• Directions
1 – From the passage on robot consent, copy out word for word the part that begins at the words "Another recommended command" and stops after the words "way upon request.".
2 – Answer each item using the passage on robot consent, marking your answers (a), (b), (c):
(a) What will the robot do until it is confident you have fully read the instruction booklet?
(b) What does the robot put in your coffee without asking if it knows you like it?
(c) In what situation does the passage say consent should not be inferred, even when it is given explicitly?

• Extracted text

=======

The robot will continue doing nothing until it has gained confidence that you have fully read the instruction booklet, which contains the basic facts about how the robot functions. You may then issue commands to the robot. The instruction booklet recommends that, before you try this, you say "I consent to discuss the meaning of my commands with you, the robot." This clears the robot to ask clarifying questions about commands and to tell you about the likely consequences of commands if it does not think you understand them. Without giving consent to this, the robot will often fail to do anything without offering any explanation for its failure.

Another recommended command is "Let's discuss how we can work together." This clears the robot to make general inquiries about how it should behave toward you. Once you issue this command, for the duration of the conversation, the robot will formulate intelligent questions about what you might want, what you like and dislike, where you struggle in your life, and so on. It will make suggestions about how it can help, many invented on the spot. At some point during the conversation it will likely ask if it should maintain this level of candor going forward, or if it should only discuss its tasks in such an open-ended way upon request.

Gentle Value Extraction

What the robot will absolutely not do during this initial interview is pry into your personal life with questions optimized to extract the maximum useful information about your values and life difficulties. Although that might be the most useful thing it could do during its initial interview with you, it would break your autonomy, because many humans are uncomfortable discussing certain topics, and breaking these norms is not a reasonable consequence to expect from the command you've issued. Since humans may not even wish to consent to the robot knowing various personal details (and may accidentally reveal enough information for the robot to figure things out), the robot has to tread lightly in its inferences, too. Even asking directly whether a certain topic is OK may be an unwanted and unexpected act, making it impossible to go there unless the human brings it up on their own initiative.

The robot might not even try to gently move the discussion in the direction of greater openness about private details, because "trying to get the human to open up more" is not an obvious consequence of discussing potential tasks. But it isn't obvious; maybe trying to get people to open up is normal enough for a conversation that this is fine. The instruction booklet could warn users about it, making it an expected consequence and therefore part of what is consented to.

Explicit Consent vs Inferred Consent

At this point, someone might be thinking "Why are you talking about the robot inferring that the human consents to certain things as reasonable expectations of giving certain commands? Why give so much leeway? We could just require explicit consent instead."

Explicit consent is so impractical as to border on meaninglessness. We want the robot to have some autonomy in how it executes commands. If it knows we like cream in our coffee, it makes sense for it to just put the cream in without asking every time, or us issuing a general rule. Cream in the coffee is a reasonable expectation. The way I think about it, an explicit consent requirement would force us to approve every motor command precisely; the freedom to intelligently carry out complex tasks in response to commands requires a certain amount of freedom to infer consent.

Another way of thinking about the problem is that explicit consent places dictionary-definition English in too much of a special position. We can convey our meaning in any number of ways. In a sufficiently information-rich context, a glance might be sufficient.

Turning things the other way around, there are also cases when explicit consent doesn't make for inferred consent. If someone is made to consent under duress, consent should not be inferred.

=======

• Information given
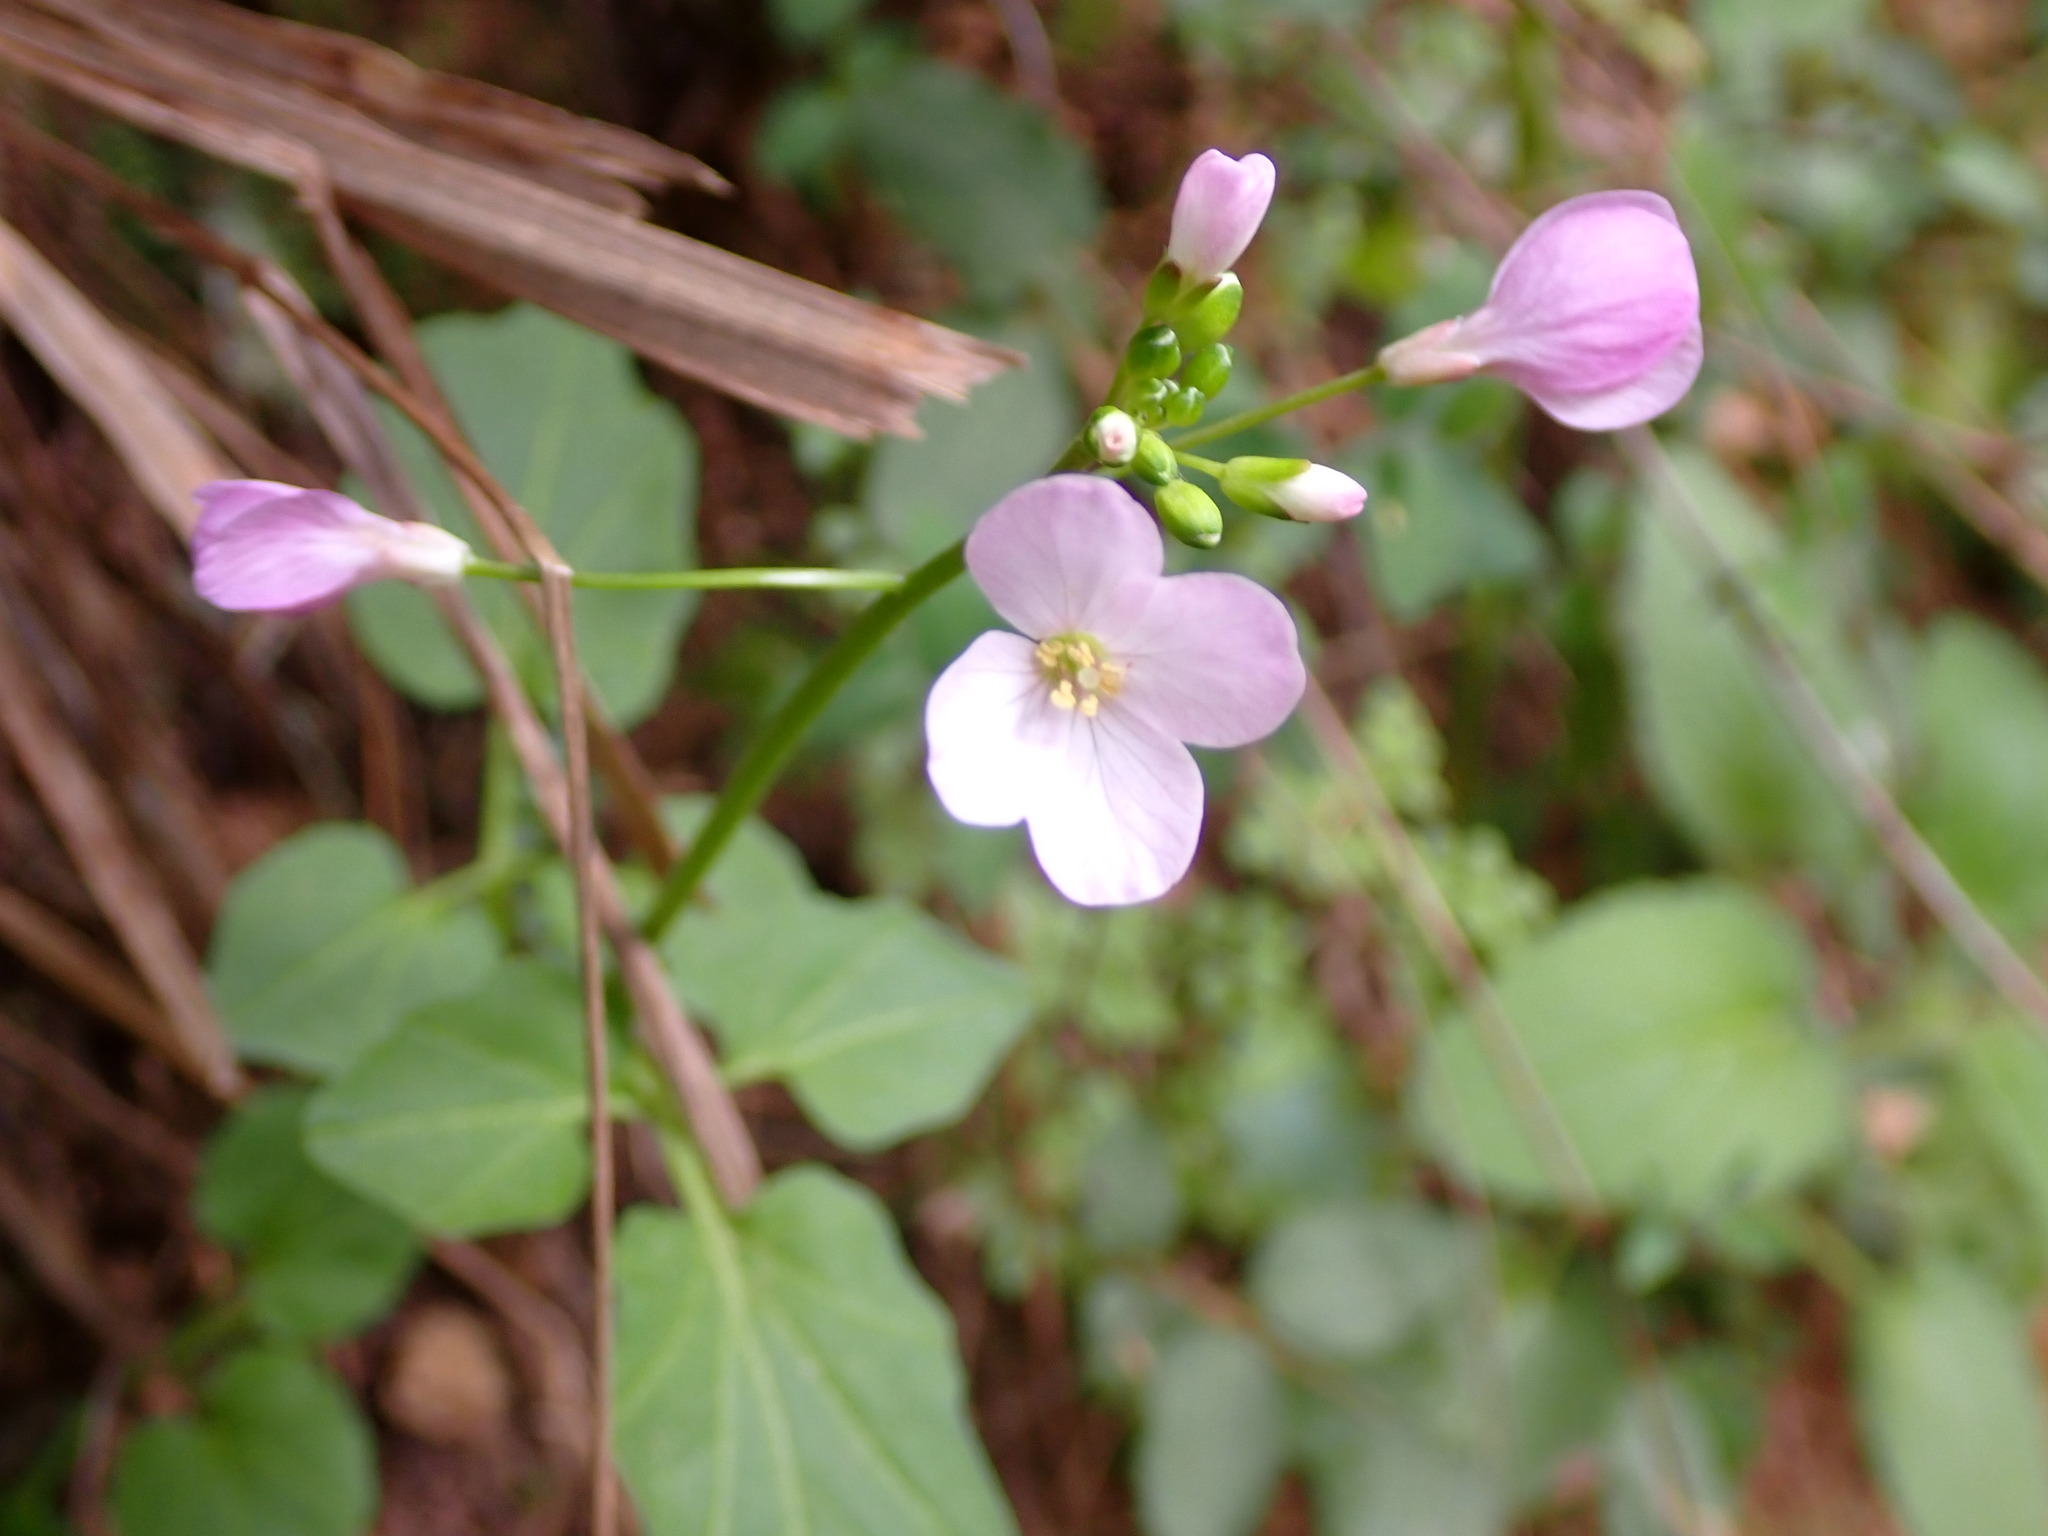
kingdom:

=======

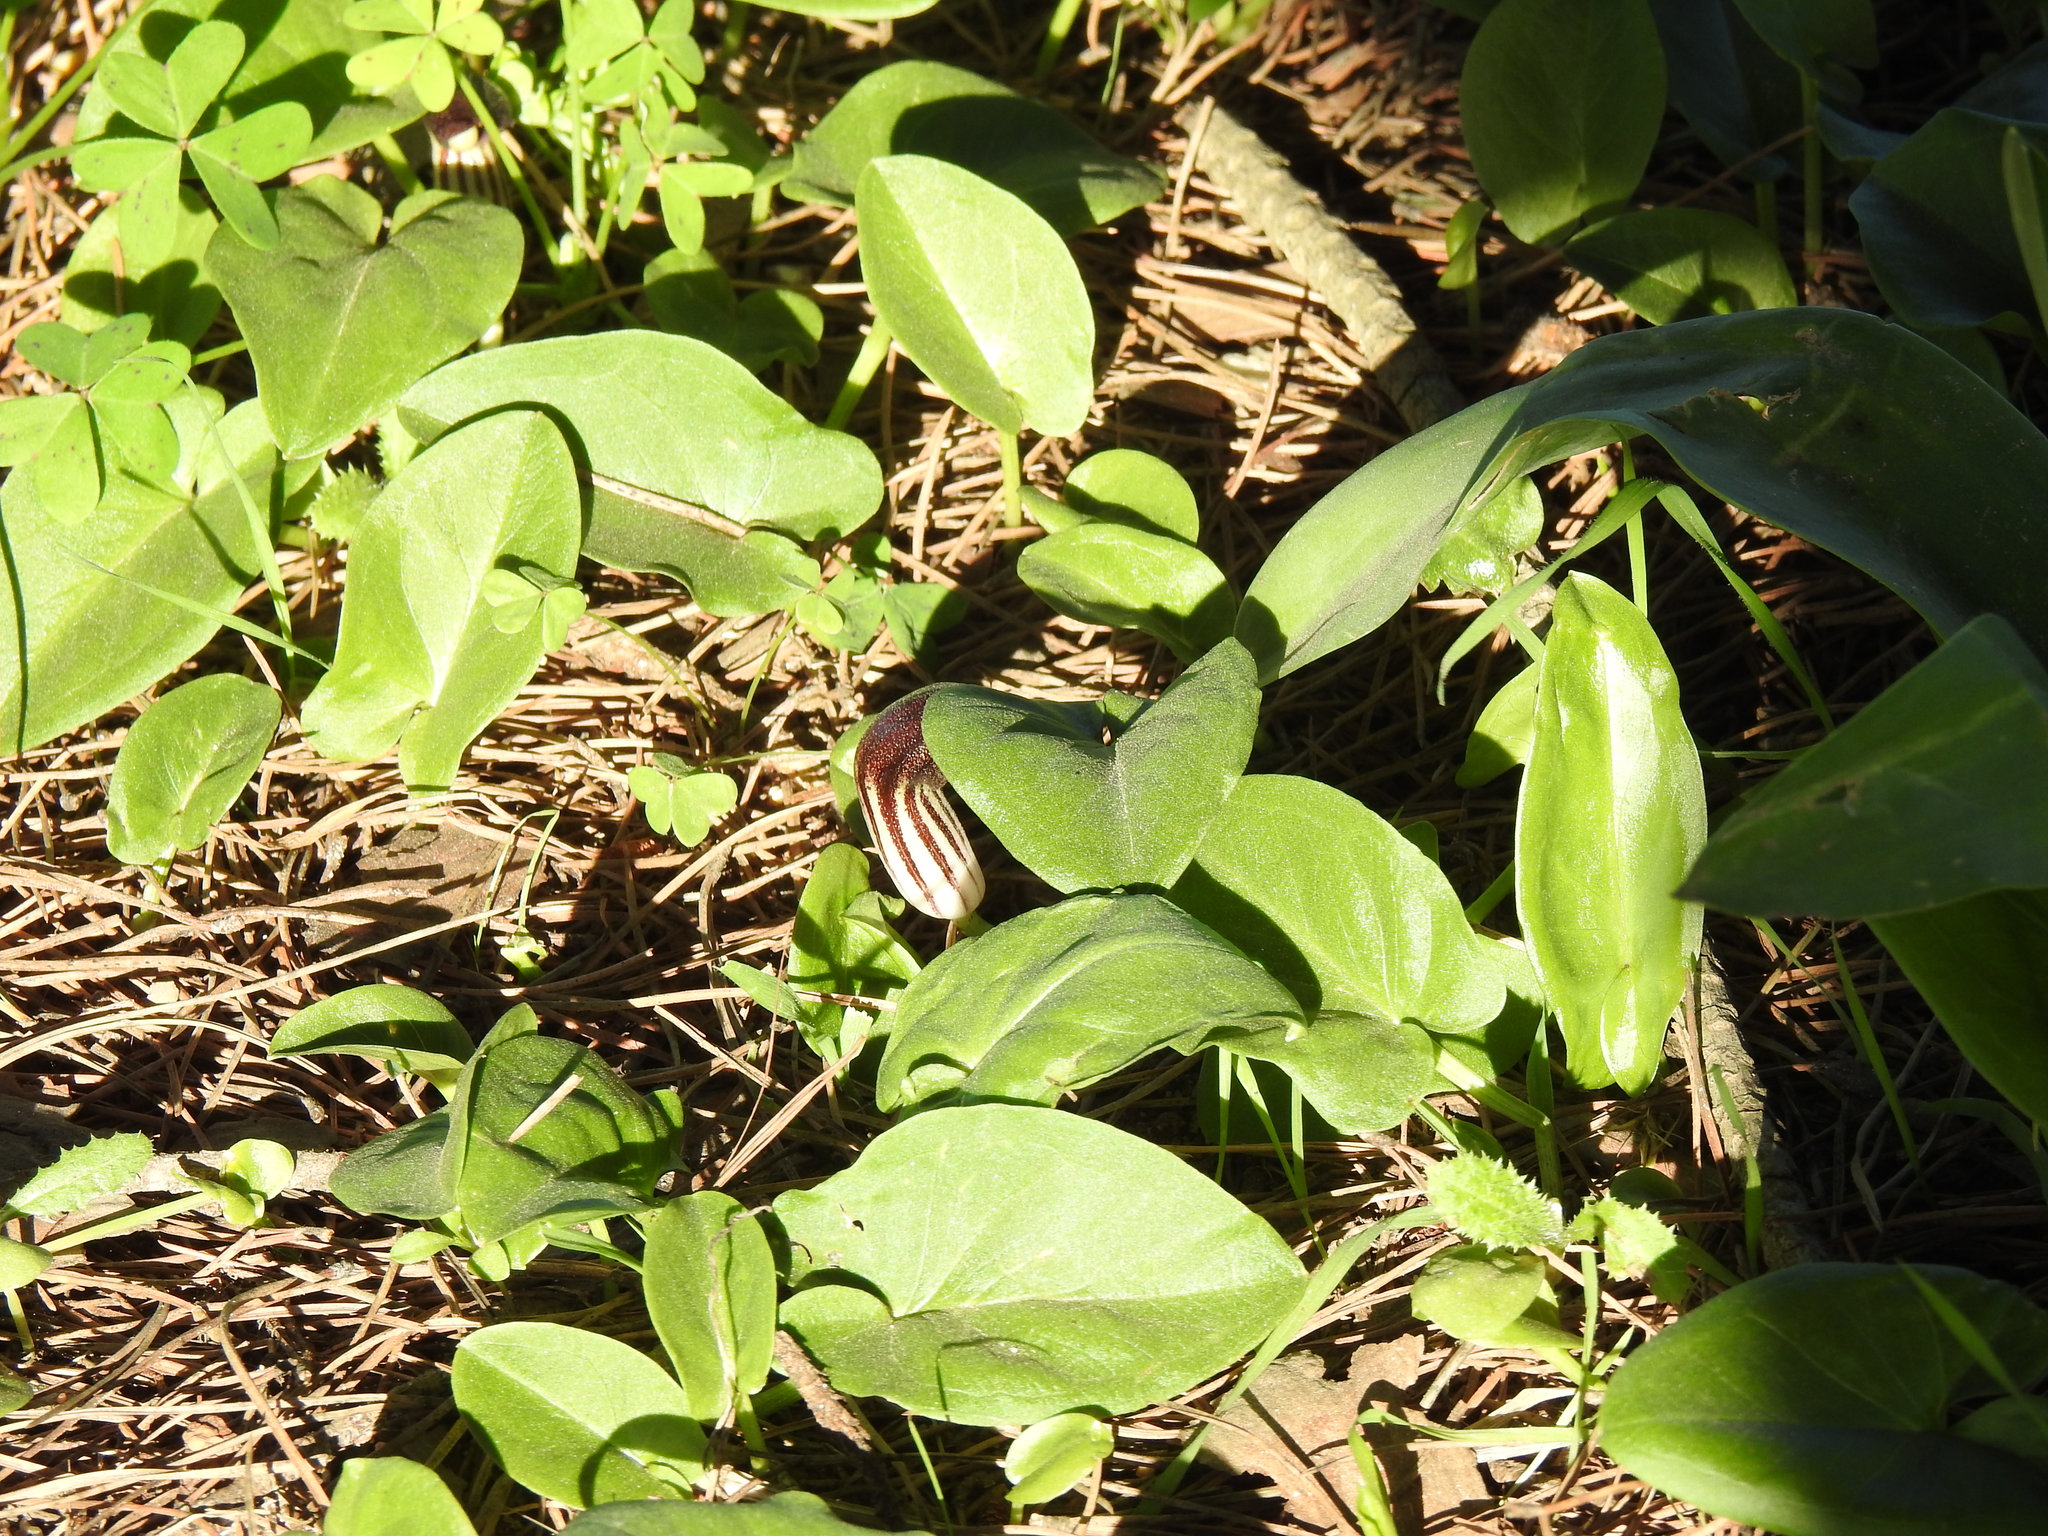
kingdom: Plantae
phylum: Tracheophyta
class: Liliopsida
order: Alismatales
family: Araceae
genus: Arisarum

=======

• Set of answers
1 –
Another recommended command is "Let's discuss how we can work together." This clears the robot to make general inquiries about how it should behave toward you. Once you issue this command, for the duration of the conversation, the robot will formulate intelligent questions about what you might want, what you like and dislike, where you struggle in your life, and so on. It will make suggestions about how it can help, many invented on the spot. At some point during the conversation it will likely ask if it should maintain this level of candor going forward, or if it should only discuss its tasks in such an open-ended way upon request.

2 –
(a) It will continue doing nothing.
(b) Cream.
(c) When someone is made to consent under duress.